**Exercise:**
Copy exactly the stretch of lines from the one holding "His48変異を持つ個体は、" through the last line of the data below, inclusive. Leave out pictures.

**Supplied records:**
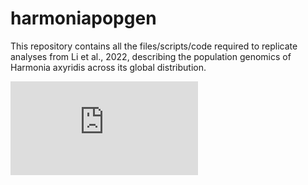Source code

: # harmoniapopgen
This repository contains all the files/scripts/code required to replicate analyses from Li et al., 2022, describing the population genomics of Harmonia axyridis across its global distribution.

![haxyridis-infographic_updated.pdf](https://github.com/arunsethuraman/harmoniapopgen/files/10118323/haxyridis-infographic_updated.pdf)



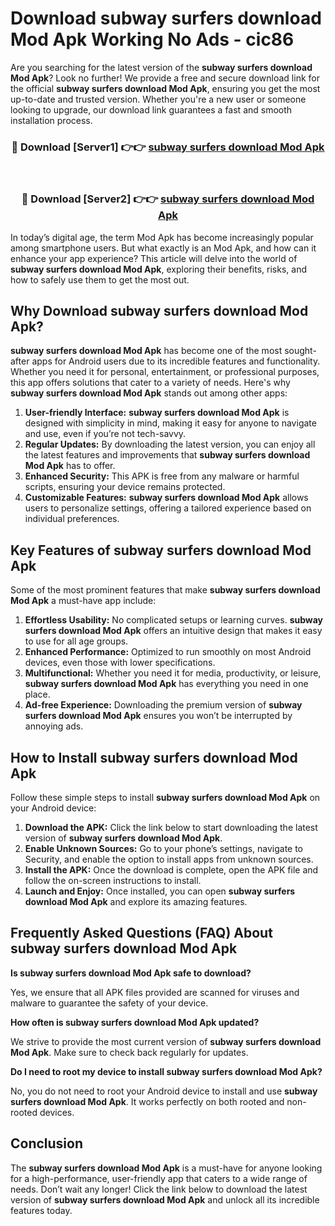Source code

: # Download subway surfers download Mod Apk Working No Ads - cic86

Are you searching for the latest version of the **subway surfers download Mod Apk**? Look no further! We provide a free and secure download link for the official **subway surfers download Mod Apk**, ensuring you get the most up-to-date and trusted version. Whether you're a new user or someone looking to upgrade, our download link guarantees a fast and smooth installation process.

<div align="center">
<h3>🔴 Download [Server1] 👉👉 <a href="https://apk-comot.site?title=subway_surfers_download">subway surfers download Mod Apk</a></h3><br>
<h3>🔴 Download [Server2] 👉👉 <a href="https://apk-comot.site?title=subway_surfers_download">subway surfers download Mod Apk</a></h3>
</div>

In today’s digital age, the term Mod Apk has become increasingly popular among smartphone users. But what exactly is an Mod Apk, and how can it enhance your app experience? This article will delve into the world of **subway surfers download Mod Apk**, exploring their benefits, risks, and how to safely use them to get the most out.

## Why Download subway surfers download Mod Apk?

**subway surfers download Mod Apk** has become one of the most sought-after apps for Android users due to its incredible features and functionality. Whether you need it for personal, entertainment, or professional purposes, this app offers solutions that cater to a variety of needs. Here's why **subway surfers download Mod Apk** stands out among other apps:

1. **User-friendly Interface:** **subway surfers download Mod Apk** is designed with simplicity in mind, making it easy for anyone to navigate and use, even if you’re not tech-savvy.
2. **Regular Updates:** By downloading the latest version, you can enjoy all the latest features and improvements that **subway surfers download Mod Apk** has to offer.
3. **Enhanced Security:** This APK is free from any malware or harmful scripts, ensuring your device remains protected.
4. **Customizable Features:** **subway surfers download Mod Apk** allows users to personalize settings, offering a tailored experience based on individual preferences.

## Key Features of subway surfers download Mod Apk

Some of the most prominent features that make **subway surfers download Mod Apk** a must-have app include:

1. **Effortless Usability:** No complicated setups or learning curves. **subway surfers download Mod Apk** offers an intuitive design that makes it easy to use for all age groups.
2. **Enhanced Performance:** Optimized to run smoothly on most Android devices, even those with lower specifications.
3. **Multifunctional:** Whether you need it for media, productivity, or leisure, **subway surfers download Mod Apk** has everything you need in one place.
4. **Ad-free Experience:** Downloading the premium version of **subway surfers download Mod Apk** ensures you won’t be interrupted by annoying ads.

## How to Install subway surfers download Mod Apk

Follow these simple steps to install **subway surfers download Mod Apk** on your Android device:

1. **Download the APK:** Click the link below to start downloading the latest version of **subway surfers download Mod Apk**.
2. **Enable Unknown Sources:** Go to your phone’s settings, navigate to Security, and enable the option to install apps from unknown sources.
3. **Install the APK:** Once the download is complete, open the APK file and follow the on-screen instructions to install.
4. **Launch and Enjoy:** Once installed, you can open **subway surfers download Mod Apk** and explore its amazing features.

## Frequently Asked Questions (FAQ) About subway surfers download Mod Apk

**Is subway surfers download Mod Apk safe to download?**

Yes, we ensure that all APK files provided are scanned for viruses and malware to guarantee the safety of your device.

**How often is subway surfers download Mod Apk updated?**

We strive to provide the most current version of **subway surfers download Mod Apk**. Make sure to check back regularly for updates.

**Do I need to root my device to install subway surfers download Mod Apk?**

No, you do not need to root your Android device to install and use **subway surfers download Mod Apk**. It works perfectly on both rooted and non-rooted devices.

## Conclusion

The **subway surfers download Mod Apk** is a must-have for anyone looking for a high-performance, user-friendly app that caters to a wide range of needs. Don’t wait any longer! Click the link below to download the latest version of **subway surfers download Mod Apk** and unlock all its incredible features today.
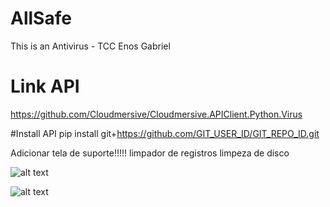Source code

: # AllSafe
This is an Antivirus - TCC Enos Gabriel

# Link API
https://github.com/Cloudmersive/Cloudmersive.APIClient.Python.Virus

#Install API
pip install git+https://github.com/GIT_USER_ID/GIT_REPO_ID.git


Adicionar tela de suporte!!!!!
limpador de registros
limpeza de disco

![alt text](https://github.com/hun251/AllSafe/blob/main/img/all_safe_tela_principal_print.png)

![alt text](https://github.com/hun251/AllSafe/blob/main/img/all_safe_tela_tarefas_print.png)
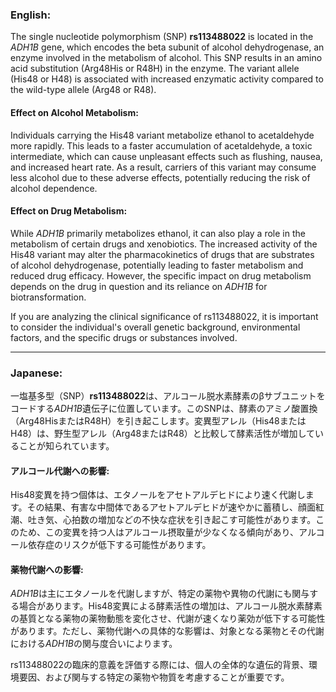 ### English:
The single nucleotide polymorphism (SNP) **rs113488022** is located in the *ADH1B* gene, which encodes the beta subunit of alcohol dehydrogenase, an enzyme involved in the metabolism of alcohol. This SNP results in an amino acid substitution (Arg48His or R48H) in the enzyme. The variant allele (His48 or H48) is associated with increased enzymatic activity compared to the wild-type allele (Arg48 or R48). 

#### Effect on Alcohol Metabolism:
Individuals carrying the His48 variant metabolize ethanol to acetaldehyde more rapidly. This leads to a faster accumulation of acetaldehyde, a toxic intermediate, which can cause unpleasant effects such as flushing, nausea, and increased heart rate. As a result, carriers of this variant may consume less alcohol due to these adverse effects, potentially reducing the risk of alcohol dependence.

#### Effect on Drug Metabolism:
While *ADH1B* primarily metabolizes ethanol, it can also play a role in the metabolism of certain drugs and xenobiotics. The increased activity of the His48 variant may alter the pharmacokinetics of drugs that are substrates of alcohol dehydrogenase, potentially leading to faster metabolism and reduced drug efficacy. However, the specific impact on drug metabolism depends on the drug in question and its reliance on *ADH1B* for biotransformation.

If you are analyzing the clinical significance of rs113488022, it is important to consider the individual's overall genetic background, environmental factors, and the specific drugs or substances involved.

---

### Japanese:
一塩基多型（SNP）**rs113488022**は、アルコール脱水素酵素のβサブユニットをコードする*ADH1B*遺伝子に位置しています。このSNPは、酵素のアミノ酸置換（Arg48HisまたはR48H）を引き起こします。変異型アレル（His48またはH48）は、野生型アレル（Arg48またはR48）と比較して酵素活性が増加していることが知られています。

#### アルコール代謝への影響:
His48変異を持つ個体は、エタノールをアセトアルデヒドにより速く代謝します。その結果、有害な中間体であるアセトアルデヒドが速やかに蓄積し、顔面紅潮、吐き気、心拍数の増加などの不快な症状を引き起こす可能性があります。このため、この変異を持つ人はアルコール摂取量が少なくなる傾向があり、アルコール依存症のリスクが低下する可能性があります。

#### 薬物代謝への影響:
*ADH1B*は主にエタノールを代謝しますが、特定の薬物や異物の代謝にも関与する場合があります。His48変異による酵素活性の増加は、アルコール脱水素酵素の基質となる薬物の薬物動態を変化させ、代謝が速くなり薬効が低下する可能性があります。ただし、薬物代謝への具体的な影響は、対象となる薬物とその代謝における*ADH1B*の関与度合いによります。

rs113488022の臨床的意義を評価する際には、個人の全体的な遺伝的背景、環境要因、および関与する特定の薬物や物質を考慮することが重要です。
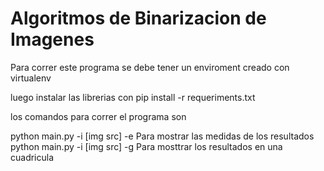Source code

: # Algoritmos de Binarizacion de Imagenes

Para correr este programa se debe tener un enviroment creado con virtualenv

luego instalar las librerias con pip install -r requeriments.txt

los comandos para correr el programa son

python main.py -i [img src] -e   Para mostrar las medidas de los resultados
python main.py -i [img src] -g   Para mosttrar los resultados en una cuadricula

**Solution:**
His48変異を持つ個体は、エタノールをアセトアルデヒドにより速く代謝します。その結果、有害な中間体であるアセトアルデヒドが速やかに蓄積し、顔面紅潮、吐き気、心拍数の増加などの不快な症状を引き起こす可能性があります。このため、この変異を持つ人はアルコール摂取量が少なくなる傾向があり、アルコール依存症のリスクが低下する可能性があります。

#### 薬物代謝への影響:
*ADH1B*は主にエタノールを代謝しますが、特定の薬物や異物の代謝にも関与する場合があります。His48変異による酵素活性の増加は、アルコール脱水素酵素の基質となる薬物の薬物動態を変化させ、代謝が速くなり薬効が低下する可能性があります。ただし、薬物代謝への具体的な影響は、対象となる薬物とその代謝における*ADH1B*の関与度合いによります。

rs113488022の臨床的意義を評価する際には、個人の全体的な遺伝的背景、環境要因、および関与する特定の薬物や物質を考慮することが重要です。
Source code

: # Algoritmos de Binarizacion de Imagenes

Para correr este programa se debe tener un enviroment creado con virtualenv

luego instalar las librerias con pip install -r requeriments.txt

los comandos para correr el programa son

python main.py -i [img src] -e   Para mostrar las medidas de los resultados
python main.py -i [img src] -g   Para mosttrar los resultados en una cuadricula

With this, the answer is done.